LVMH’s Sephora picks JD.com for China online store
Sephora doesn't disclose sales data for China.
Cosmetics company Sephora is giving itself an online makeover in China, where e-commerce is proving to be a tough battle for many Western retailers. The unit of LVMH Moët Hennessy Louis Vuitton SA is opening a flagship store on Chinese e-commerce provider JD.com’s website to rev up sales of its beauty products online, said Anne Veronique Bruel, president of Sephora Asia. Sephora, which already sells on its own e-commerce platform in China, will sell exclusive products and launch new cosmetics on JD.com before they roll out elsewhere, said Ms. Bruel, according to Reuters.
The deal marks a global first for the retailer. In other countries, Sephora draws customers to its own website and hasn’t teamed up with another e-commerce company to build sales. But in China, it is a different story. Sephora and other multinational companies are struggling to get attention online, as companies like Alibaba Group Holding Ltd., China’s largest e-commerce provider by transactions, and No. 2 player JD.com Inc. dominate e-commerce.
«You have to know that what is happening in China is not happening in the rest of the world,» said Ms. Bruel. Sephora doesn’t disclose sales data for China. The share of sales of beauty and personal-care products, including cosmetics and shampoo, from China’s physical retail stores dropped to 70% in 2014 from 88% in 2009, while sales on the Web increased to 15.5% from 0.7% in the same period, according to the most recent available data from market research firm Euromonitor. Non-retail channels, such as direct sales and even hair salons, make up the remainder.
Sephora, which runs 175 stores, has had a rocky road since entering China in 2005. It closed some China-based stores in recent years after sales of perfumes, lipsticks and the like slumped. It launched its own website in China in 2013. But analysts say it hasn’t matched the traffic of rival cosmetic retailers like Beijing-based Jumei International Holding Ltd., which focuses on e-commerce and listed on the New York Stock Exchange last year.
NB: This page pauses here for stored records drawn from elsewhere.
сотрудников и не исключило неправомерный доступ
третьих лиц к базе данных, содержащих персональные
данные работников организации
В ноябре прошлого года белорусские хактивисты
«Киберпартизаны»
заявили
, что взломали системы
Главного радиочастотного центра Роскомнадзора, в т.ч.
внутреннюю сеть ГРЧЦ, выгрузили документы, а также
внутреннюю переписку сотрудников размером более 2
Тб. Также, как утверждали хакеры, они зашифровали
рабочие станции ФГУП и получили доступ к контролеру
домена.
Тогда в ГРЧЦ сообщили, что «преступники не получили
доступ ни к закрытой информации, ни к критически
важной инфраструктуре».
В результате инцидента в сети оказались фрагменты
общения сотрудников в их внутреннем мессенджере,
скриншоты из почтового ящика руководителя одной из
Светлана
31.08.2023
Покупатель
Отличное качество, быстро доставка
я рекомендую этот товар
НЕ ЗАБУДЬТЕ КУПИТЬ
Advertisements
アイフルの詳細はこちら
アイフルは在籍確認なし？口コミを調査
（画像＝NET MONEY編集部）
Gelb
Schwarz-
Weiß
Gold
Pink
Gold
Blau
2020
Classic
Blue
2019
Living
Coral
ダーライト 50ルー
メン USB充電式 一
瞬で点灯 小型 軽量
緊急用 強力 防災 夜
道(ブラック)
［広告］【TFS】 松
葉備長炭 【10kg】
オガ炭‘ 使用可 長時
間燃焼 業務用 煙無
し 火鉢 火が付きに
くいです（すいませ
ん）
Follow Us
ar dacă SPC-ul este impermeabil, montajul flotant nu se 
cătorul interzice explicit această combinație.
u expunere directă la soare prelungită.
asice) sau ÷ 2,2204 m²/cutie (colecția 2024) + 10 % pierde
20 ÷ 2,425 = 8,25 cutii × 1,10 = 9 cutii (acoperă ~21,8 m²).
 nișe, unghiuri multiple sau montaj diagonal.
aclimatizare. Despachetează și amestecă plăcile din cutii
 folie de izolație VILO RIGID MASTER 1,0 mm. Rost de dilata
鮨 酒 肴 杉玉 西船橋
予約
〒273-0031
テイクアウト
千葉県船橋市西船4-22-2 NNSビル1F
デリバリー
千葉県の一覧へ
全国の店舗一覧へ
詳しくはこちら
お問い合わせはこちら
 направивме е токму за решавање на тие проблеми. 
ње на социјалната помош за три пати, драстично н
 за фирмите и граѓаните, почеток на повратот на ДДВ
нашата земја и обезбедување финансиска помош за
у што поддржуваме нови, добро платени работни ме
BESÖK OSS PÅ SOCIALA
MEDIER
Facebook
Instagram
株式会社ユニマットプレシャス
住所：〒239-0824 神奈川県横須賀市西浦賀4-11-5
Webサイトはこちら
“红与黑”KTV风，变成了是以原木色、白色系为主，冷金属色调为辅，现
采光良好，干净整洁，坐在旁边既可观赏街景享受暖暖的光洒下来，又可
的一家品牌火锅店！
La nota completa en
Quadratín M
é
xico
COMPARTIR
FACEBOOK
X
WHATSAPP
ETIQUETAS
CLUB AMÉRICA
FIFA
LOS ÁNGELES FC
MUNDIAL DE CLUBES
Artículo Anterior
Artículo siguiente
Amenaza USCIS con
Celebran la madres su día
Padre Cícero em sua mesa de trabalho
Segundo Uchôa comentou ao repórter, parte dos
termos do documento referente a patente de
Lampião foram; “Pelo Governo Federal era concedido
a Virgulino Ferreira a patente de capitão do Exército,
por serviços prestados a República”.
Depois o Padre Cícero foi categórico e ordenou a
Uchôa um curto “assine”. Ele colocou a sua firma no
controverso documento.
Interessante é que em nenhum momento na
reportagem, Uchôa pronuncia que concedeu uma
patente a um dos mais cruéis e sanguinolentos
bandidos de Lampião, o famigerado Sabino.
The company will focus on building its brand online, where it sees its highest growth figures, said Helen Zhou, Sephora China’s vice president of marketing and e-commerce. Still, Sephora plans to open additional physical stores in China’s smaller cities, reaching a total of 200 in China by year-end, said Ms. Zhou.
Sephora’s online move is also part of an emerging trend for Western companies to link up with China’s online giants. In March, Amazon.com opened a flagship store on rival Alibaba’s marketplace Tmall, aiming to sell more goods, like imported food, toys and shoes, online. Alibaba and JD have opened up international sections of their sites to expand access to foreign products, like imported wine and mixed nuts, for Chinese consumers. Sephora is one of the two chains in LVMH‘s fast-growing selective retailing unit, which accounts for about 30% of the company’s revenue.